The Epcot International Food & Wine Festival is over, so — Next! — it’s time for the Epcot International Festival of the Holidays. That includes more food and wine, so it’s basically the same sort of festival but with more strings of lights and jingly bells.
Now, before you start putting on your war gear and asking why it isn’t called the Epcot International Festival of the Christmas you should know that there are plenty of other holidays celebrated at this time of year and they’re all represented here. For example, there’s L’Chaim! Holiday Kitchen in recognition of Hanukkah (which starts Sunday, by the way) and there’s, um...well, that’s pretty much it. There’s a nod to the Lunar New Year observed by some Asian countries, but considering that the next Lunar New Year isn’t until Feb. 5 and the Epcot festival ends Jan. 30, so it’s a stretch )Epcot will already be into Festival of the Arts mode by then). (Kwanzaa is represented with music on the Fountain View Stage.)
But it’s still not all just Christmas. You’ll find Las Posadas, a Mexican and Latin America tradition; and Feast of the Three Kings, which technically also isn’t until after the festival ends, but work with us here, folks.
Mostly it’s a showcase for the way Christmas is celebrated in different countries and cultures, especially with food.

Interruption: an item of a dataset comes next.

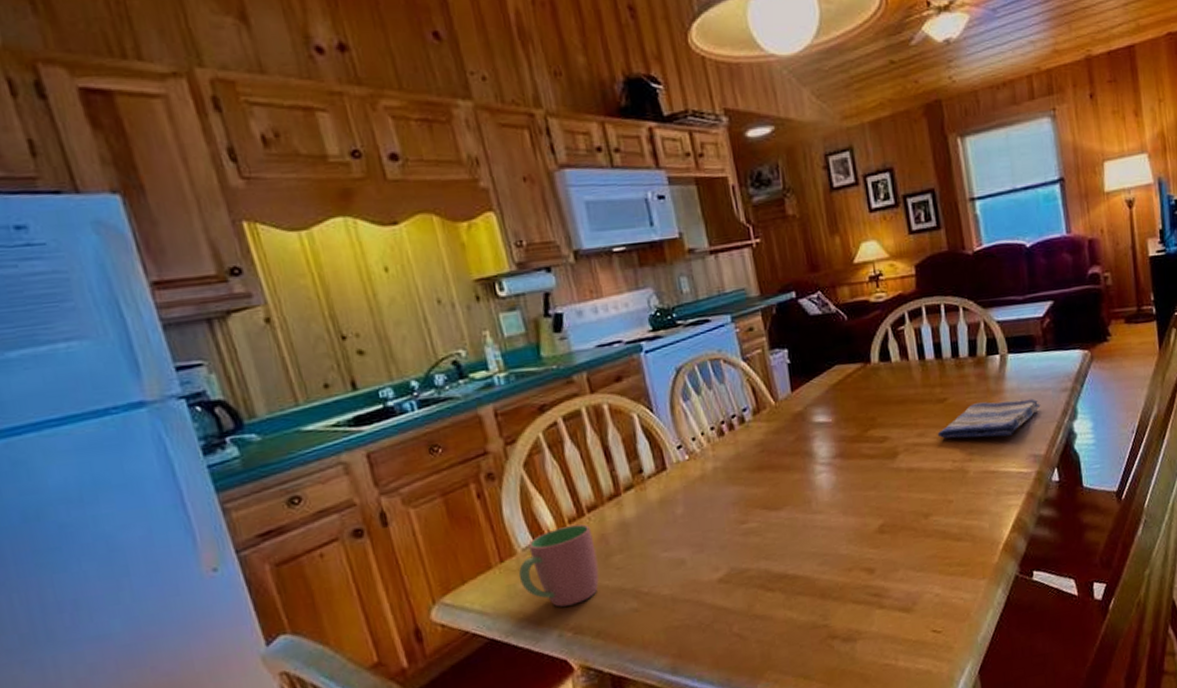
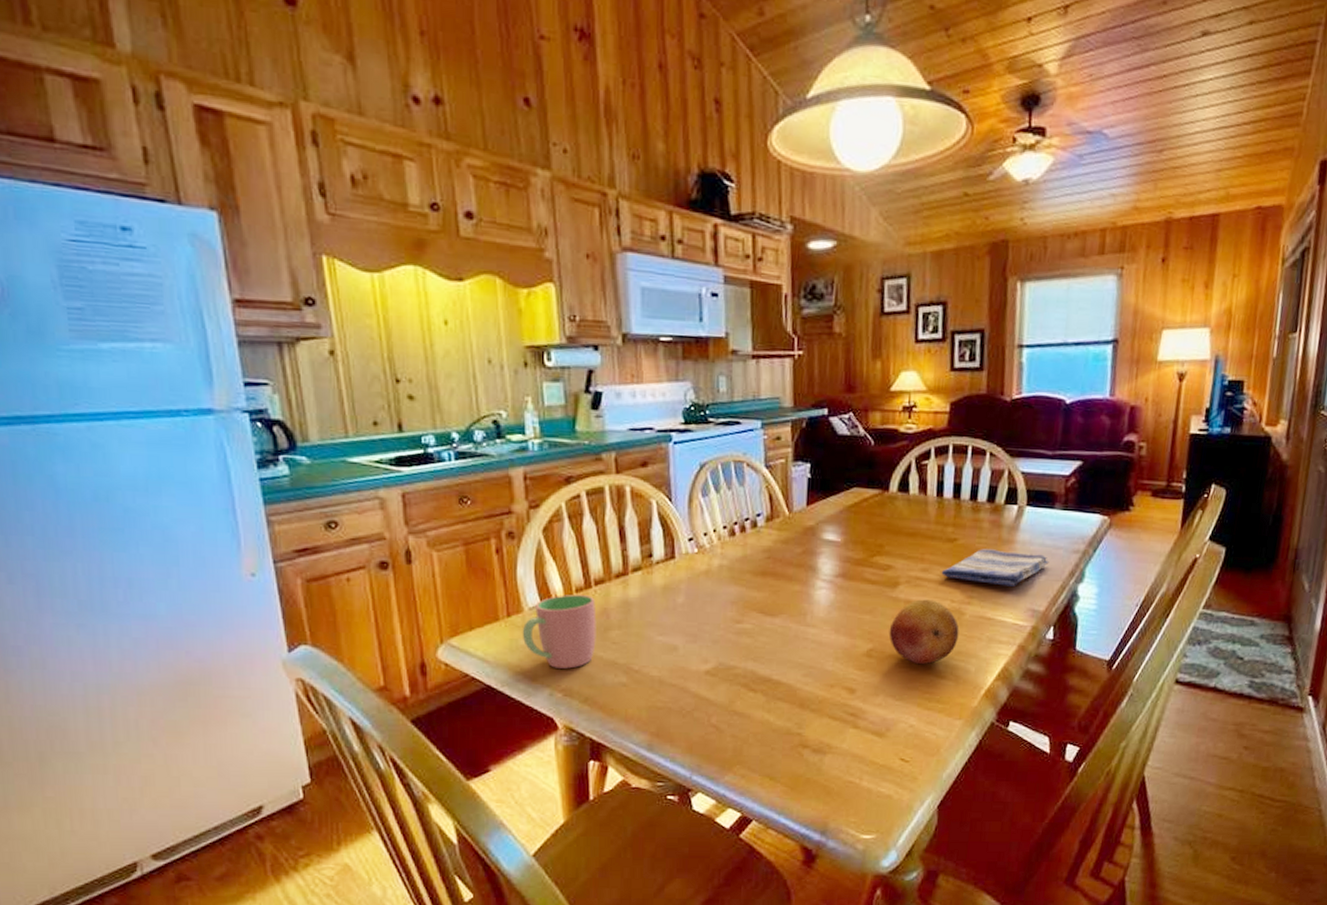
fruit: none [896,463,967,532] -> present [889,599,959,665]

I was invited to a media preview of some of the dishes being served this year. Let’s start with L’Chaim! Holiday Kitchen because it’s serving some of the best food that I sampled. It has Pastrami, made in house (or made in park, if you will) served on marbled rye with a spicy pickle and mustard. Very nicely done. There’s also a Potato Knish with a bit of herbed sour cream. I’ve never been much of a knishanado but this one was just fine.
I also liked the Queso Fresco-stuffed Arepa topped with shrimp and avocado that can be found at the Feast of the Three Kings marketplace between Mexico and Canada. (Isn’t the U.S. supposed to be between Mexico and Canada?)
I really liked the Tamal de Camarón that I got at the Las Posadas stand. It was a hefty serving (at $6.65 it should be) and was covered in a delicious mole roja.
Much touting was done of the new Holiday Cookie Stroll. This involves you finding and purchasing five specific cookies and verifying said purchases with a stamp in your Festival Passport. Then you show those stamps at the Sweets and Treats booth and you’ll get — another cookie! This time with milk. And you’re under no obligation to leave the cookie and milk for Santa Claus. Or Father Christmas. Or Pere Noel, depending on your nationality.
Besides the food and beverages — there’s an Egg Cream at L‘Chaim and eggs are being offered in nog versions at various booths — there is storytelling and music, including the popular Candlelight Processional. (In a first, the Dec. 4 Processional, narrated by Neil Patrick Harris, will be live-streamed at 8:10 p.m. at Disney Parks Blog.)
Holiday Kitchens serve from noon until 8 p.m. through the festival. Admission to Epcot is required.
Attendees to the media event were offered admission to Epcot, food and beverage samplings and a gift card for food and merchandise purchases.